His sacrifice will not be forgotten.
I understand mourning his death and lauding this woman for her acts of kindness, but why no discussion about the reason for the murder, or the circumstances under which it occurred, or the identity/political/religious/affiliation/motive of the killer? More political correctness?
He was killed in the name of Islam, shot in the back by an Islamic terrorist.
It was a cruel way to die, without even being able to defend himself.
Cirillo was the nicest guy you could ever hope to meet. He didn’t deserve to die so young.
Canada is in mourning and its like its innocence is gone.
It’s pretty obvious:
Barbara Winters and her moment with Cpl. Nathan Cirillo is the face of good.
We all know the evil that killed him. It’s all we ever hear about.
Her actions symbolize what will prevail - the strength in her act of kindness and humanity.
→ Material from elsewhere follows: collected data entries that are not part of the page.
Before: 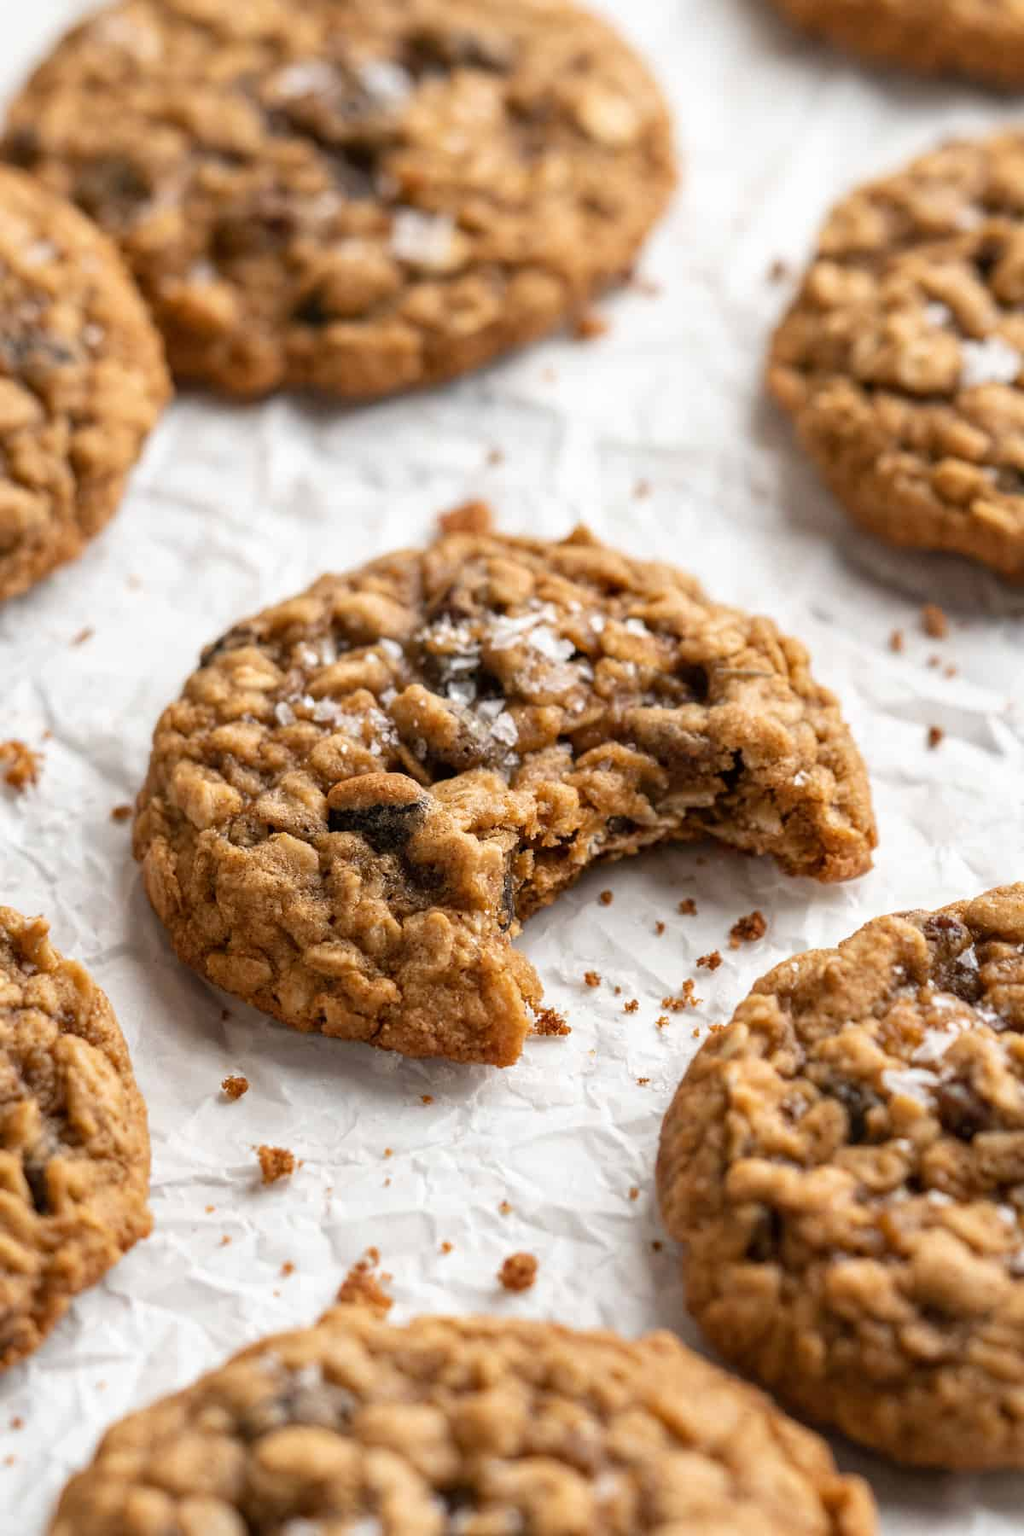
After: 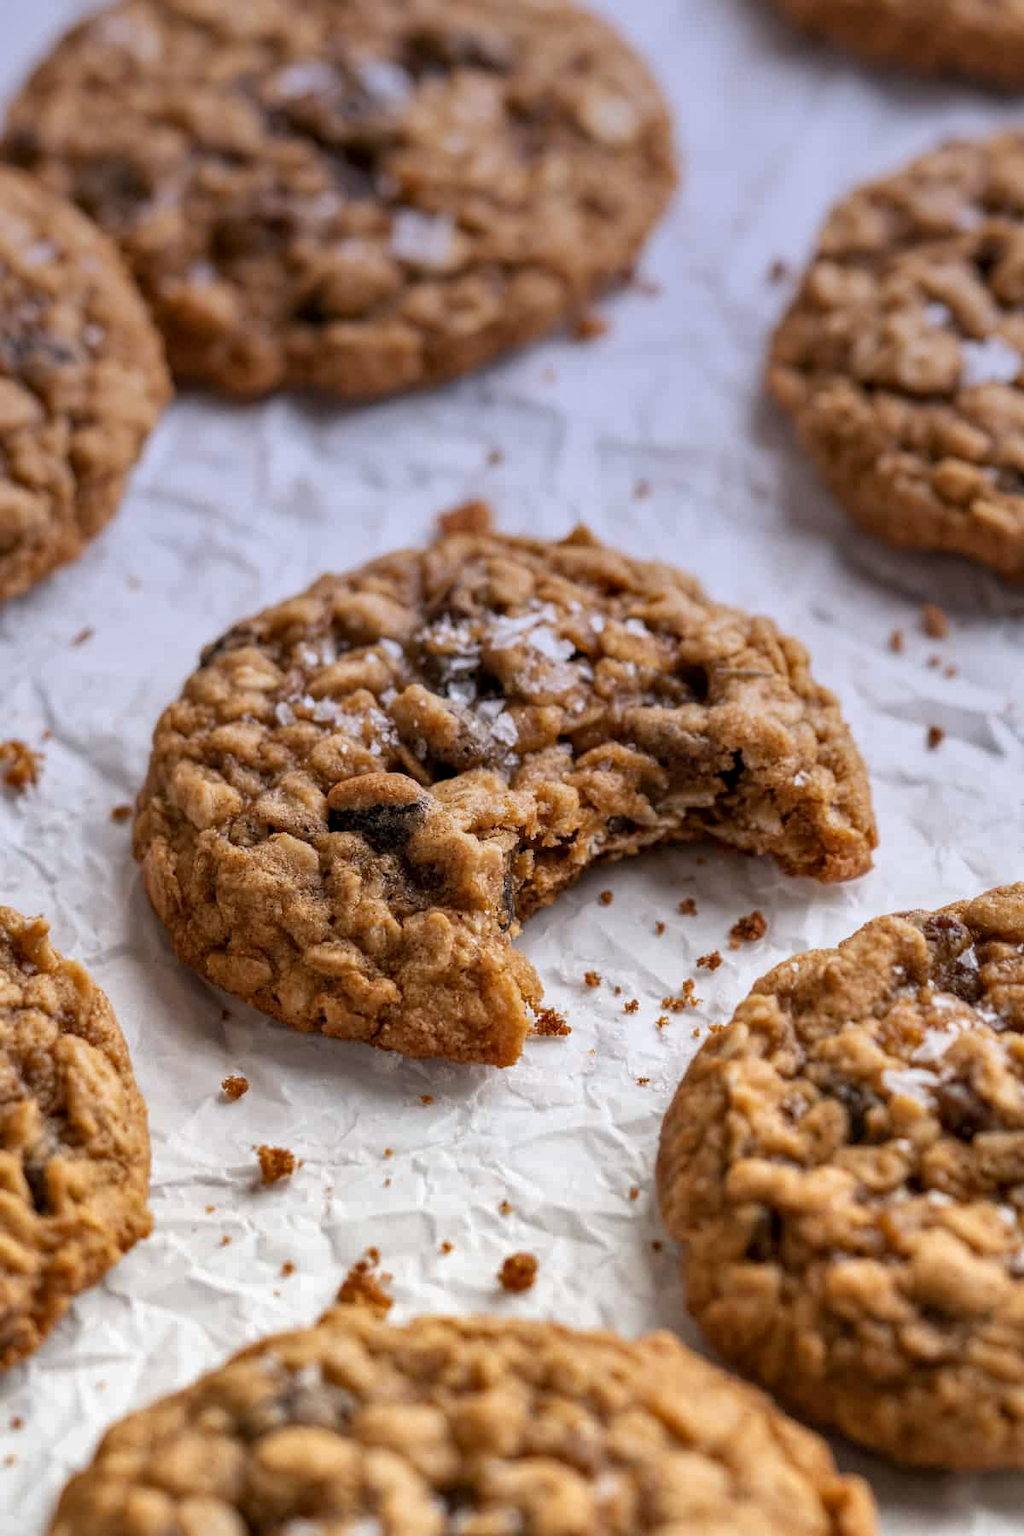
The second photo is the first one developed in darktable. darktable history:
local contrast: highlights 100%, shadows 100%, detail 120%, midtone range 0.2
shadows and highlights: shadows 43.71, white point adjustment -1.46, soften with gaussian
graduated density: hue 238.83°, saturation 50%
We need to let her actions, the emotion heard in the interview, wash over us, uplift us and fill us with resolve.
It’s very powerful.
My heart aches for his family....
This is sort of an odd recollection to pop into one’s mind at a time like this, but I remember in some of my readings of soldier accounts from U.S. Civil War that shooting a posted sentry was essentially regarded as murder. This was because the sentry was required to maintain his exposed post on the picket line - essentially a fully upright unmoving target. Shooting a sentry was offensive to sensibilities of the other common soldiers because they, on any another day, might be performing exactly the same duty. Instead, it was common practice to “drive the sentries in” by firing above their heads.
It was an odd, brief humanitarian gesture extended by opposing soldiers to one another in the moments before the deluge of death that was coming.
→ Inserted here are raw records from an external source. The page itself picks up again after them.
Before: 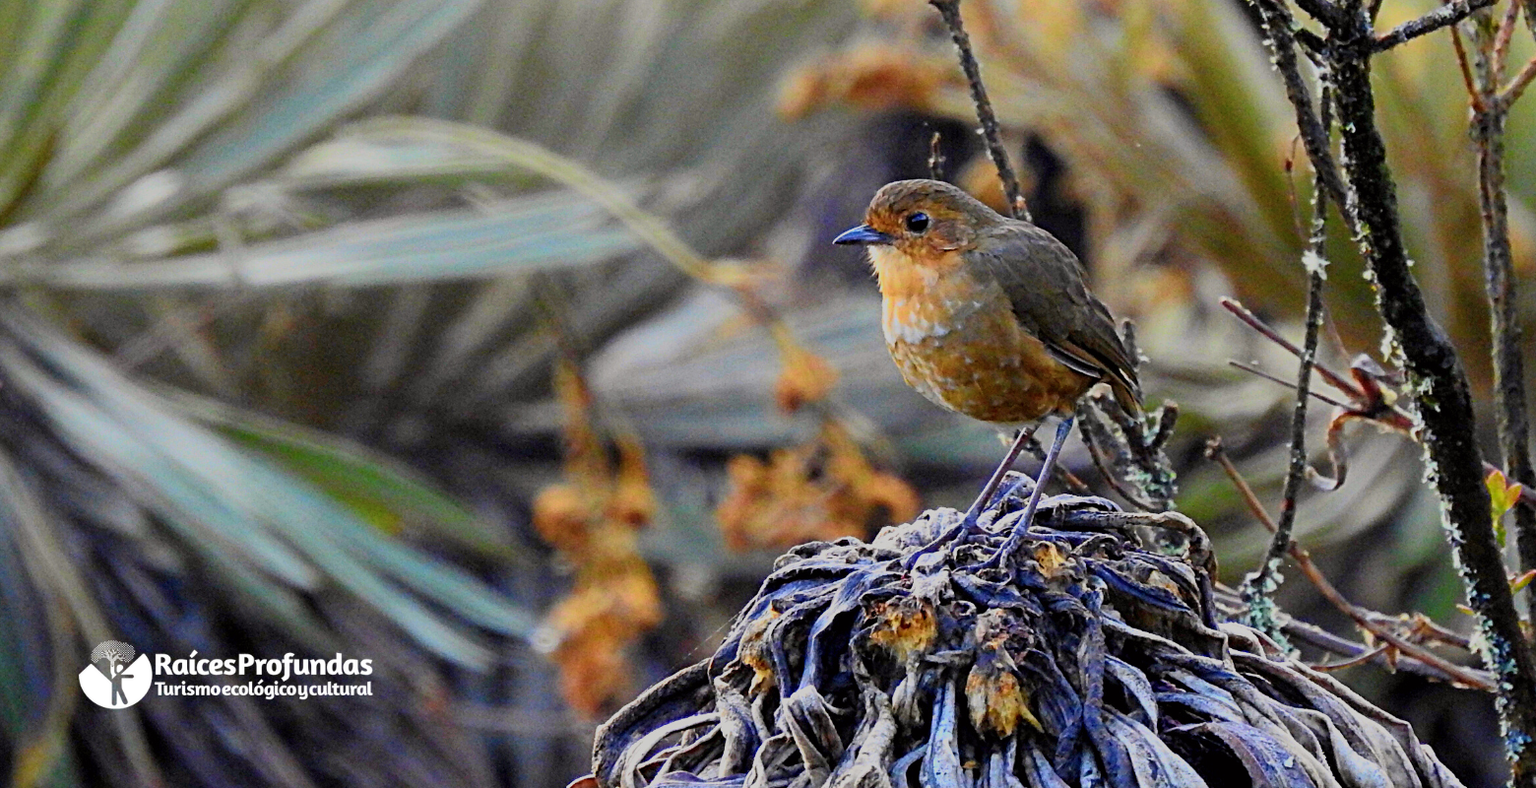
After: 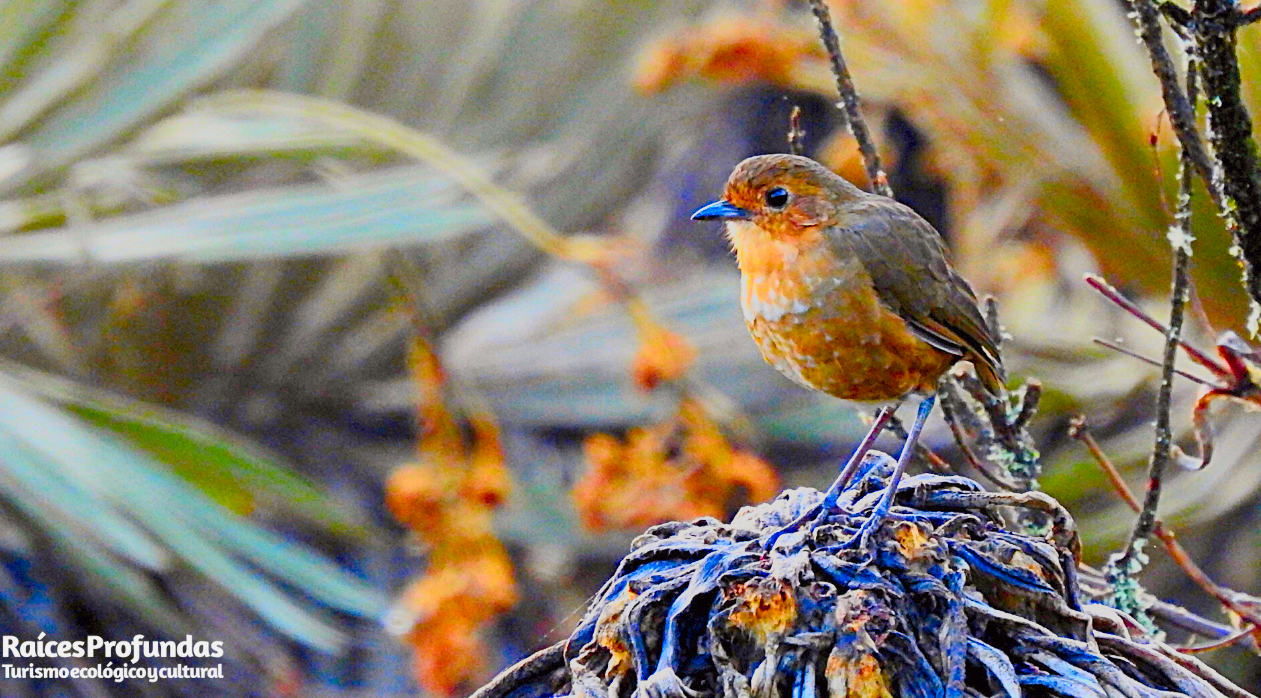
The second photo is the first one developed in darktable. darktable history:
color balance rgb: perceptual saturation grading › global saturation 20%, perceptual saturation grading › highlights -14.103%, perceptual saturation grading › shadows 49.884%, hue shift -5.45°, contrast -21.048%
exposure: exposure 0.203 EV, compensate exposure bias true, compensate highlight preservation false
contrast brightness saturation: contrast 0.204, brightness 0.159, saturation 0.223
crop: left 9.956%, top 3.582%, right 9.199%, bottom 9.148%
However, the enemy we now face is so unlike anything resembling a soldier that we must put aside any feelings of common humanity towards them and concerntrate fully on finding and destroying everyone of them along with their enablers.
The dogs waiting is a heartbreaker.They are so regal, honorable,loyal.
Radical Islam is a cancer that sooner or later will be wiped from the earth as was Nazism and the blind allgence of the rising sun of the God /emperor.
There is no difference with political Islam.
Kill them until they beg us to stop and raise Mecca to a smoldering cinder.
Not at all odd, but fitting. Cpl. Cirillo was also standing a post, exposed to whatever dangers came his way.
The vast majority of soldiers in the Civil War were believing Christians and Jews who would not knowingly commit cold-blooded murder, most unlike the muslim lunatic who committed this atrocity in Ottawa. Any concept of morality in islam only applies to other muslims.